Lagarde et la dérive des Républicains
François Mitterrand qui avait la dent dure, même après avoir fait raboter ses incisives, estimait que « le centre est une variété molle de la droite ». Dans un pays où on est avec, ou sans culotte, la saillie n’étonnera pas. Jean-Christophe Lagarde, de passage à Marseille a mis le doigt sur une autre forme de mollesse ; celle de Renaud Muselier président de la région à s’engager dans la bataille des Européennes. En sortant du bureau du Marseillais, le président de l’UDI a expliqué que Muselier « soutient les Républicains » mais en ajoutant « qu’il y a une forme de dérive chez LR qui ne correspond certainement pas à ce que pense Renaud Muselier ». Il faudra sans doute attendre un peu, avant de savoir si le président de la Région Sud pense que sa formation politique a perdu le nord. Au nom d’un sage adage, il n’insultera pas l’avenir, et attendra la fin mai pour dire qui sera chargé à Marseille, de remettre la balle au centre pour poursuivre le match.

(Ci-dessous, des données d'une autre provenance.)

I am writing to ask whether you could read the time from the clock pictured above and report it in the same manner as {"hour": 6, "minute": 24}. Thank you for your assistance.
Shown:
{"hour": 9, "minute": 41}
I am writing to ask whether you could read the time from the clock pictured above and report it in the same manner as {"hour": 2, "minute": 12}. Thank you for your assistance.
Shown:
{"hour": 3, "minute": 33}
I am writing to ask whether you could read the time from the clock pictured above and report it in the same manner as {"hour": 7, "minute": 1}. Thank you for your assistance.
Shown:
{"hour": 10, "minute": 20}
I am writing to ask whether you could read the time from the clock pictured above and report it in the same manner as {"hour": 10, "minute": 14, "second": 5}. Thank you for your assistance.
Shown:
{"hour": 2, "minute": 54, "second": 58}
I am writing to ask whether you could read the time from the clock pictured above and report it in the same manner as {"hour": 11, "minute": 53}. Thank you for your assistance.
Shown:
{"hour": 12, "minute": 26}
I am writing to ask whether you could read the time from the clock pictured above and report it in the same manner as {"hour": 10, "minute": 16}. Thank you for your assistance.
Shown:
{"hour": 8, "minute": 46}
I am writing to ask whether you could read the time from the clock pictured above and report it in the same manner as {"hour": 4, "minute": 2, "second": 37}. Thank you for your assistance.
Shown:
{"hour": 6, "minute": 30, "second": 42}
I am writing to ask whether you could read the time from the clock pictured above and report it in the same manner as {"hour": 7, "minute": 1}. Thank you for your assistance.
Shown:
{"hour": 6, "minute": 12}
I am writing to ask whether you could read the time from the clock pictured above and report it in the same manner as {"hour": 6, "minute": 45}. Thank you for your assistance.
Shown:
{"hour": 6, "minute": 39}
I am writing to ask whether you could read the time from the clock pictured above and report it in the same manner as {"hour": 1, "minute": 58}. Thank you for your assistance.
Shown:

H comme humour ou comme haine
Il faut avoir lu la défense de Stéphane Ravier sénateur du rassemblement national pour y croire. Citant son ennemie intime et néanmoins collègue au Palais du Luxembourg, l’élu d’extrême droite a cru faire un trait d’humour impérissable : « la sénatrice Samia Ghali, c’est le point G de Marseille » a ricané celui qui s’est déjà distingué par une misogynie crasse à propos du viol. Mme Ghali a légitimement porté plainte pour l’outrage, qui a suscité une vague de protestations. « Je n’accepte pas que Mme Ghali et son amie Mme Schiappa viennent me faire la leçon (…). Cette phrase sur le point G ce n’était rien du tout » s’est maladroitement défendu Ravier. Et pour ajouter à la confusion, de porter plainte à son tour pour diffamation. Celui qui est candidat à la mairie de Marseille devrait relire quelques anecdotes sur l’effet boomerang de l’humour douteux. On rapporte que Sacha Guitry s’en prenant à sa maîtresse osa lui lancer « sur votre tombe on écrira, « enfin froide ». Yvonne Printemps lui rétorqua aussitôt « sur la vôtre on écrira, « enfin raide ». L’humour n’est pas à la portée du premier Ravier venu.
Là c’est nulle part
C’est une brasserie plutôt à la mode proche de la place de Castellane. Mais comme souvent à Marseille, c’est côté service que ça pêche. Malheur à celui qui s’installe à la place où il ne faut pas être, qui est l’inverse de ce qu’on appelle en anglais « the place to be ». Il y a de fortes chances, si vous vous calez là avec, circonstance aggravante, un journal à la main, qu’on vous oublie ou qu’on vous raye tout simplement du monde des vivants. C’est à Aix, aux Deux Garçons, qu’un jour de grande solitude, un serveur m’a expliqué le pourquoi de la chose. « On divise, avant de prendre notre service la salle en carrés, mais là cette table, elle n’est nulle part, donc on ne la sert pas ». Dans la ville du Roy René, les deux G ont été construits en 1660, ce qui en fait une institution. Raimu, Jouvet, André Maurois, Churchill, Piaf, Cendrars, Trenet, Delon, Belmondo, Tino Rossi, Jean Cocteau, Darius Milhaud, y ont siroté quelques liqueurs. Cézanne y a partagé quelques secrets avec son ami Emile Zola. Cela n’excuse pas pour autant qu’on oublie un client, même au nom d’un usage. A Marseille on n’a même pas d’alibi historique. Misère.
Les bêtes et la bêtise
Cette fois-là il s’agissait d’un requin bleu que des imbéciles ont filmé et diffusé pour faire les malins sur les réseaux sociaux. Son agonie a dû réjouir quelques sombres abrutis, les yeux rivés sur leurs petits écrans. A l’Estaque des scientifiques sont venus dans le même temps au secours d’une femelle de la même espèce. La Métropole vient de signer un partenariat avec la ligue de protection des oiseaux et le conservatoire d’espaces naturels Paca, pour récolter les données sur la faune et la flore de la Côte Bleue, avant de l’étendre au département. Il faut s’en féliciter, comme il est plus que temps de sensibiliser les jeunes générations sur ce patrimoine qui sera demain dilapidé, si on n’en prend pas soin. Et un désert terrestre ou aquatique sur un iphone, «ça le fait pas », comme on dit dans les cours d’école.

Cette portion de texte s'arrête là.